Within our new and custom Traditional Rugs collection we have a broad selection of Samarkand rugs generally made in unusually large sizes. Sumptuous in nature and appearance some of our Samarkand rugs are woven with recycled strands of wool from early central Asian Kilims. This eco-friendly blending of the old with the new conveys a sensual quality of the color and the weave that is unique within the rug industry.

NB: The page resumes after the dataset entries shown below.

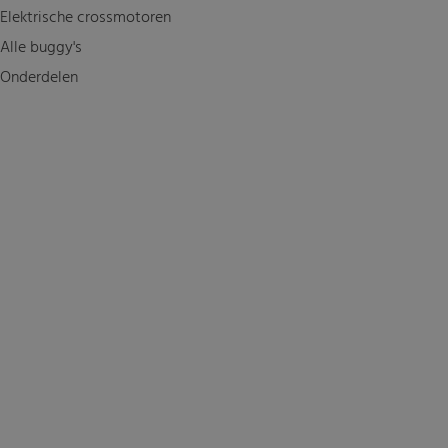
Elektrische crossmotoren
Alle buggy's
Onderdelen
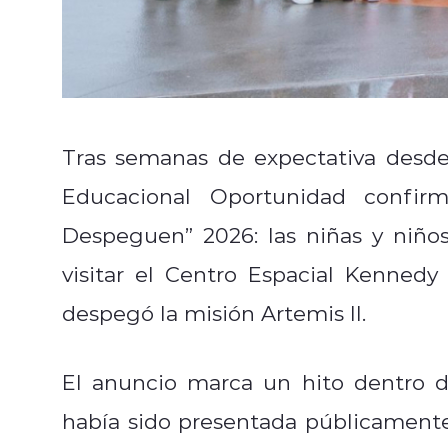
Tras semanas de expectativa desd
Educacional Oportunidad confi
Despeguen” 2026: las niñas y niño
visitar el Centro Espacial Kenne
despegó la misión Artemis II.
El anuncio marca un hito dentro d
había sido presentada públicamente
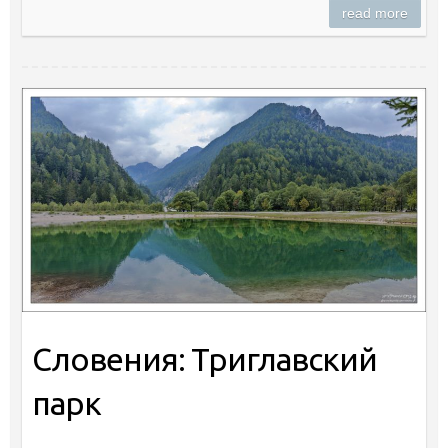
read more
Словения: Триглавский
парк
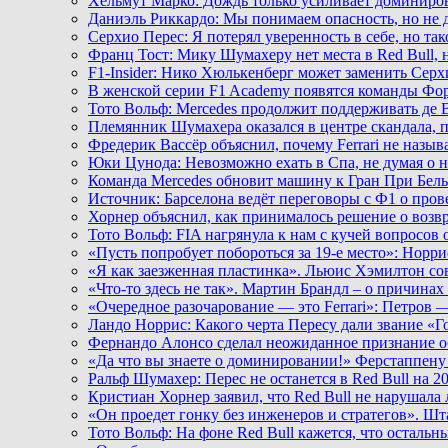
Хельмут Марко: Дождь только усиливает доминиро
Даниэль Риккардо: Мы понимаем опасность, но не 
Серхио Перес: Я потерял уверенность в себе, но та
Франц Тост: Мику Шумахеру нет места в Red Bull,
F1-Insider: Нико Хюлькенберг может заменить Серхи
В женской серии F1 Academy появятся команды Фор
Тото Вольф: Mercedes продолжит поддерживать де 
Племянник Шумахера оказался в центре скандала, 
Фредерик Вассёр объяснил, почему Ferrari не назы
Юки Цунода: Невозможно ехать в Спа, не думая о 
Команда Mercedes обновит машину к Гран При Бел
Источник: Барселона ведёт переговоры с Ф1 о пров
Хорнер объяснил, как принималось решение о воз
Тото Вольф: FIA нагрянула к нам с кучей вопросов 
«Пусть попробует побороться за 19-е место»: Норр
«Я как заезженная пластинка». Льюис Хэмилтон сове
«Что-то здесь не так». Мартин Брандл – о причинах 
«Очередное разочарование — это Ferrari»: Петров 
Ландо Норрис: Какого черта Пересу дали звание «
Фернандо Алонсо сделал неожиданное признание об
«Да что вы знаете о доминировании!» Ферстаппену
Ральф Шумахер: Перес не останется в Red Bull на 2
Кристиан Хорнер заявил, что Red Bull не нарушала 
«Он проедет гонку без инженеров и стратегов». Ш
Тото Вольф: На фоне Red Bull кажется, что осталь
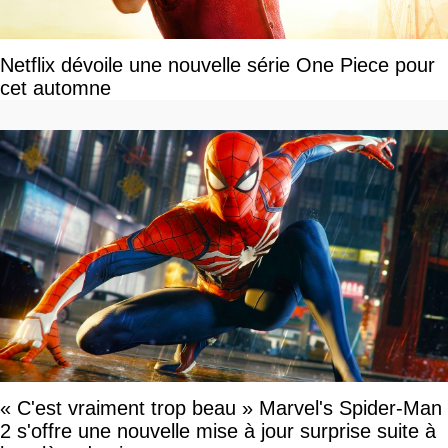
Netflix dévoile une nouvelle série One Piece pour
cet automne
« C'est vraiment trop beau » Marvel's Spider-Man
2 s'offre une nouvelle mise à jour surprise suite à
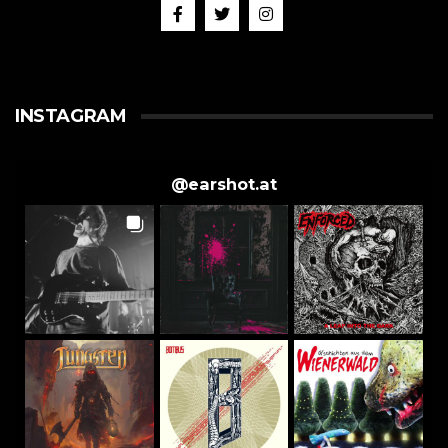
INSTAGRAM
@
earshot.at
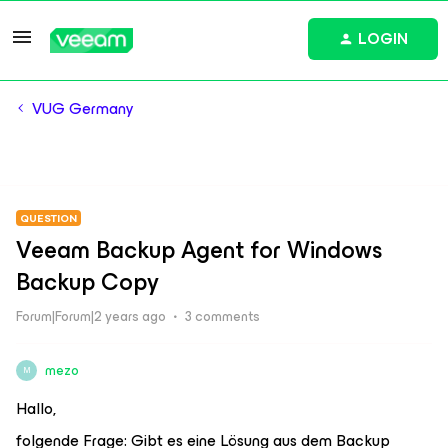
LOGIN
VUG Germany
QUESTION
Veeam Backup Agent for Windows
Backup Copy
Forum|Forum|2 years ago
3 comments
mezo
M
Hallo,
folgende Frage: Gibt es eine Lösung aus dem Backup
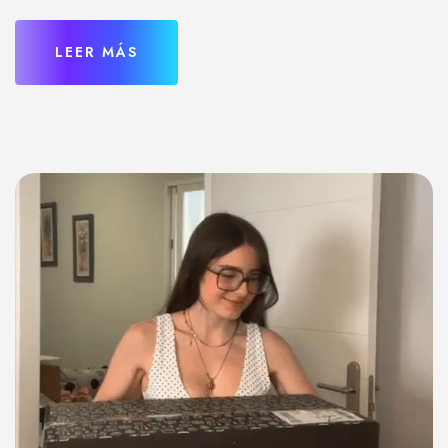
LEER MÁS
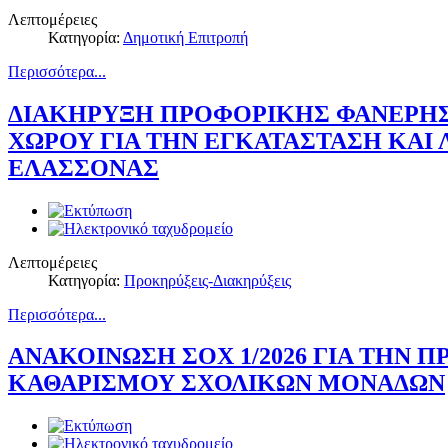
Λεπτομέρειες
Κατηγορία:
Δημοτική Επιτροπή
Περισσότερα...
ΔΙΑΚΗΡΥΞΗ ΠΡΟΦΟΡΙΚΗΣ ΦΑΝΕΡΗΣ
ΧΩΡΟΥ ΓΙΑ ΤΗΝ ΕΓΚΑΤΑΣΤΑΣΗ ΚΑΙ
ΕΛΑΣΣΟΝΑΣ
Λεπτομέρειες
Κατηγορία:
Προκηρύξεις-Διακηρύξεις
Περισσότερα...
ΑΝΑΚΟΙΝΩΣΗ ΣΟΧ 1/2026 ΓΙΑ ΤΗΝ 
ΚΑΘΑΡΙΣΜΟΥ ΣΧΟΛΙΚΩΝ ΜΟΝΑΔΩΝ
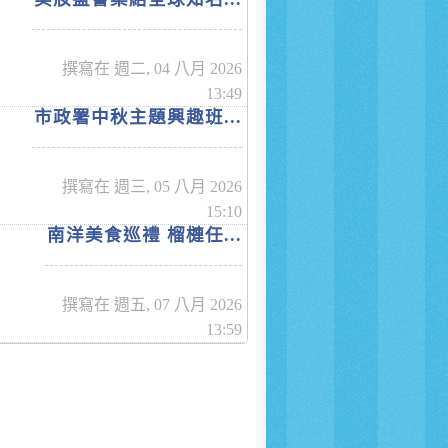
撰寫在 週二, 04 八月 2026
13:49
市政署中秋主題興趣班...
撰寫在 週三, 05 八月 2026
15:10
南洋美食巡禮 榴槤任...
撰寫在 週五, 07 八月 2026
13:59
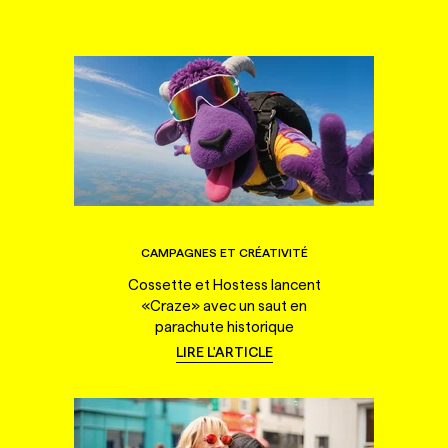
CAMPAGNES ET CRÉATIVITÉ
Cossette et Hostess lancent
«Craze» avec un saut en
parachute historique
LIRE L'ARTICLE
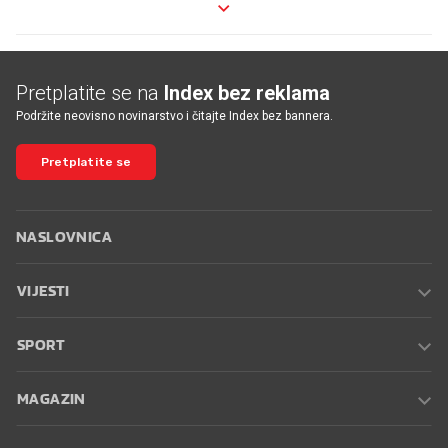
Pretplatite se na
Index bez reklama
Podržite neovisno novinarstvo i čitajte Index bez bannera.
Pretplatite se
NASLOVNICA
VIJESTI
SPORT
MAGAZIN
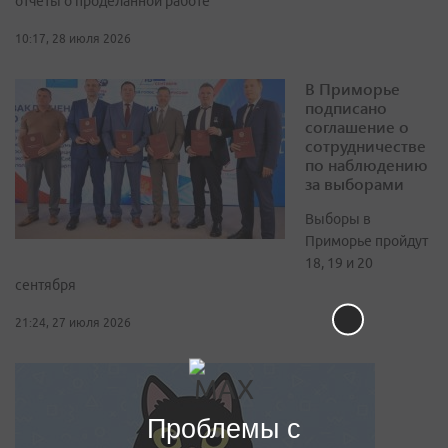
отчеты о проделанной работе
10:17, 28 июля 2026
В Приморье
подписано
соглашение о
сотрудничестве
по наблюдению
за выборами
Выборы в
Приморье пройдут
18, 19 и 20
сентября
21:24, 27 июля 2026
Проблемы с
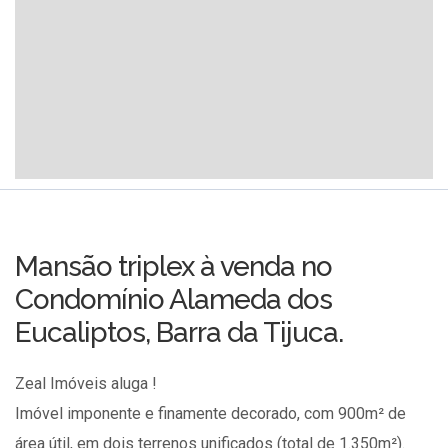
Mansão triplex à venda no
Condomínio Alameda dos
Eucaliptos, Barra da Tijuca.
Zeal Imóveis aluga !
Imóvel imponente e finamente decorado, com 900m² de
área útil, em dois terrenos unificados (total de 1.350m²).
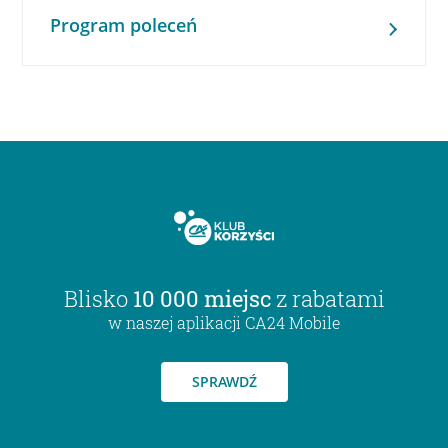
Program poleceń
Blisko
10 000 miejsc
z rabatami
w naszej aplikacji CA24 Mobile
SPRAWDŹ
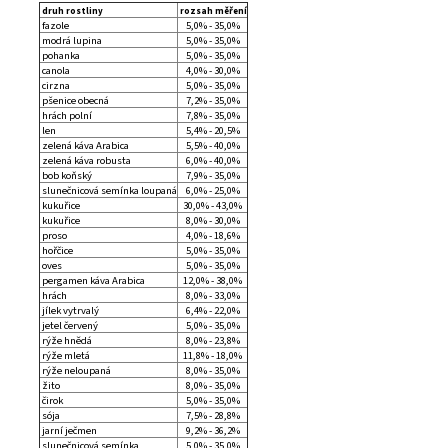
druh rostliny
rozsah měření
fazole
5,0% - 35,0%
modrá lupina
5,0% - 35,0%
pohanka
5,0% - 35,0%
canola
4,0% - 30,0%
cirzna
5,0% - 35,0%
pšenice obecná
7,2% - 35,0%
hrách polní
7,8% - 35,0%
len
5,4% - 20,5%
zelená káva Arabica
5,5% - 40,0%
zelená káva robusta
6,0% - 40,0%
bob koňský
7,9% - 35,0%
slunečnicová semínka loupaná
6,0% - 25,0%
kukuřice
30,0% - 43,0%
kukuřice
8,0% - 30,0%
proso
4,0% - 18,6%
hořčice
5,0% - 35,0%
oves
5,0% - 35,0%
pergamen káva Arabica
12,0% - 38,0%
hrách
8,0% - 33,0%
jílek vytrvalý
6,4% - 22,0%
jetel červený
5,0% - 35,0%
rýže hnědá
8,0% - 23,8%
rýže mletá
11,8% - 18,0%
rýže neloupaná
8,0% - 35,0%
žito
8,0% - 35,0%
čirok
5,0% - 35,0%
sója
7,5% - 28,8%
jarní ječmen
9,2% - 36,2%
slunečnicová semínka
5,0% - 35,0%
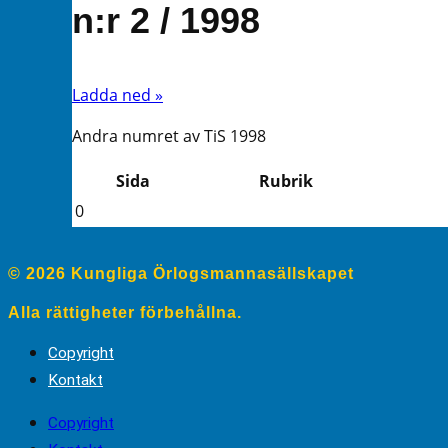
n:r 2 / 1998
Ladda ned »
Andra numret av TiS 1998
Sida
Rubrik
0
© 2026 Kungliga Örlogsmannasällskapet
Alla rättigheter förbehållna.
Copyright
Kontakt
Copyright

To incorporate an antique into a contemporary interior takes flair and imagination. To assimilate an oriental antique into a western design demands daring and wit and to integrate an exotic oriental antique into a familiar setting takes a designer of singular talent and with the lightest but surest of touches. The rugs of the oasis towns of East Turkestan are incomparable. These exotic weavings from the oases towns of Kashgar, Yarkand and Khotan in the Chinese occupied Autonomous Region of Sikiang are collectively known as Samarkands. Typically, they are of long and relatively narrow format with simplistic and spacious designs rendered in glossy wool and sometimes in richly brocaded silk and metal-thread. The unusual rugs of Central Asia display themes from many cultures including China with fretwork borders, lotus blossoms and cloud-bands India with the swastika denoting infinity Turkey with bold reciprocal borders and carnations and Persia with floral trellis work. Traces of Buddhist symbols abound with the use of red signifying the sun and the realm of the senses, Samsara, with the blue medallions or roundels being the spiritual as well as the night, and their roundness a representation of the moon. The common placement of three medallions may represent that of a Buddha and its flanking Bohisattvas on an altar. The use of a stylized cloud or archaic rams’ horn pattern in many borders is a combination of the mundane and the spiritual with the clouds being a celestial sign and the horns reflective of the earth and the powers of darkness. Perhaps the most evocative of all of the East Turkestan motifs is the pomegranate that signifies prosperity and fertility. Sassanian representations, Western mythologies and Islamic geometries commingle within the Buddhist leaning Samarkand repertoire. Woven at the crossroads of many civilizations it is fitting that these rugs should employ such rich and varied symbolism. Samarkand is history’s definitive melting pot and its carpets are the ultimate expression of global multiculturalism.
Today Samarkand is the second largest city in Uzbekistan and is mainly inhabited by Persian-speaking Tajiks. Despite continuous political and economic upheaval, Samarkand continues to conjure up a mirage of romantic exoticism and has inspired many artists with appearances in the stories of One thousand and One Nights to the journals of Marco Polo written in 1298. As an icon of 20th century literature it has featured in Edith Wharton’s The Age of Innocence Angela Carter’s, The Kiss and Iris Murdoch’s The Nice and The Good. The city is referenced throughout popular culture, from the 1945 Hollywood film classic It’s a Wonderful Life to Monty Python’s Flying Circus in 1969. In 2001, UNESCO inscribed the 2750-year-old city on the World Heritage List as Samarkand -Crossroads of Cultures. Samarkand: a fragile yet vital pulse, woven at the junction of several civilizations, testimony to the power of invention, even within the confines of age old conventions. A serpentine line of beauty as singular as the Silk Road itself. An exotic new concept has been brought forth. A selection of Samarkand rugs in unusually large sizes, sumptuous in nature and appearance have been woven with recycled strands of wool from early central Asian Kilims. A sensual quality appears to the viewer in the nature of the color and the weave because of the beauty of combining the old with the new.